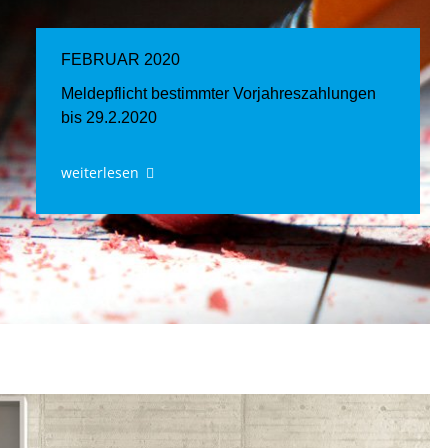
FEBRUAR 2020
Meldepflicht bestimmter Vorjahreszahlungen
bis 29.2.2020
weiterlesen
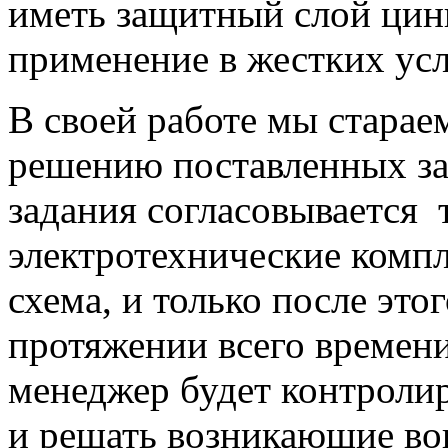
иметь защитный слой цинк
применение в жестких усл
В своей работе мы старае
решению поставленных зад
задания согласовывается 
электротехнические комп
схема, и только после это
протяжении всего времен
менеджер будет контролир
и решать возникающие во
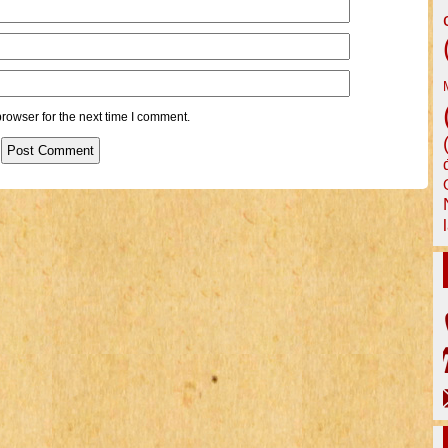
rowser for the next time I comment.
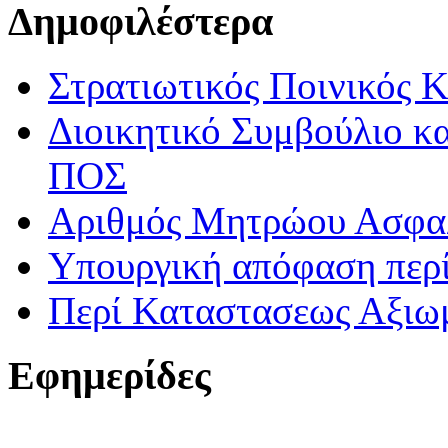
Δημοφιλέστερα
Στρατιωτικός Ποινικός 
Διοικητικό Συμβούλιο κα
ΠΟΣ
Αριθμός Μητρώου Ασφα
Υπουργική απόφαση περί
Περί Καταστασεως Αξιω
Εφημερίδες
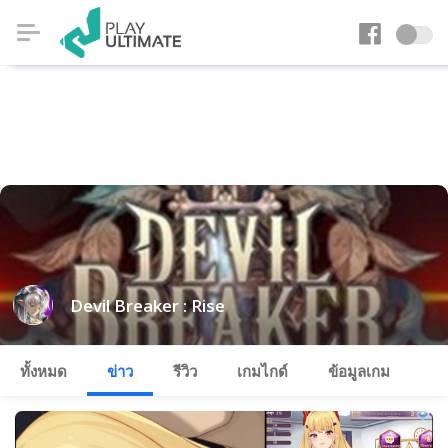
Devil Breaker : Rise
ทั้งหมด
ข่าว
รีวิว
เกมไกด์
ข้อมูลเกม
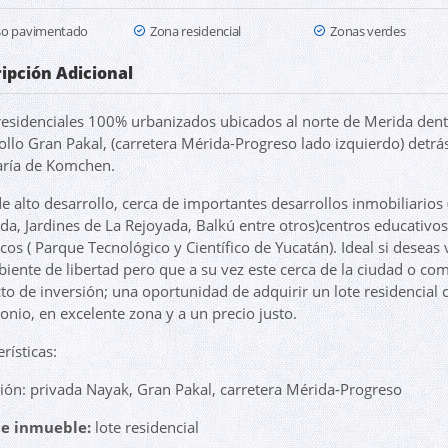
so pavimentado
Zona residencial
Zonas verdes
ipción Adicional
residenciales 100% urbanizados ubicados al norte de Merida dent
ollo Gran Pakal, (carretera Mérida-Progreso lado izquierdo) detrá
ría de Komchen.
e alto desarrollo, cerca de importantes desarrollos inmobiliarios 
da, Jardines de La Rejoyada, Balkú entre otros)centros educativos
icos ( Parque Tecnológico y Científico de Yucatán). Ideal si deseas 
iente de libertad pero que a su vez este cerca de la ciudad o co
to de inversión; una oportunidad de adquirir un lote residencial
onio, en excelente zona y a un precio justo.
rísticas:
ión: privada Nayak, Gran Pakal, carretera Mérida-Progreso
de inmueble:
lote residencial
|---|
Word for word, restate the whole listing and drop the images.

FEBRUAR 2020
Meldepflicht bestimmter Vorjahreszahlungen
bis 29.2.2020
weiterlesen
иметь защитный слой цинк
применение в жестких усл
В своей работе мы старае
решению поставленных зад
задания согласовывается 
электротехнические комп
схема, и только после это
протяжении всего времен
менеджер будет контролир
и решать возникающие во
rowser for the next time I comment.
Δημοφιλέστερα
Στρατιωτικός Ποινικός 
Διοικητικό Συμβούλιο κα
ΠΟΣ
Αριθμός Μητρώου Ασφα
Υπουργική απόφαση περί
Περί Καταστασεως Αξιω
Εφημερίδες
Devil Breaker : Rise
ทั้งหมด
ข่าว
รีวิว
เกมไกด์
ข้อมูลเกม
so pavimentado
Zona residencial
Zonas verdes
ipción Adicional
residenciales 100% urbanizados ubicados al norte de Merida dent
ollo Gran Pakal, (carretera Mérida-Progreso lado izquierdo) detrá
ría de Komchen.
e alto desarrollo, cerca de importantes desarrollos inmobiliarios 
da, Jardines de La Rejoyada, Balkú entre otros)centros educativos
icos ( Parque Tecnológico y Científico de Yucatán). Ideal si deseas 
iente de libertad pero que a su vez este cerca de la ciudad o co
to de inversión; una oportunidad de adquirir un lote residencial
onio, en excelente zona y a un precio justo.
rísticas:
ión: privada Nayak, Gran Pakal, carretera Mérida-Progreso
de inmueble:
lote residencial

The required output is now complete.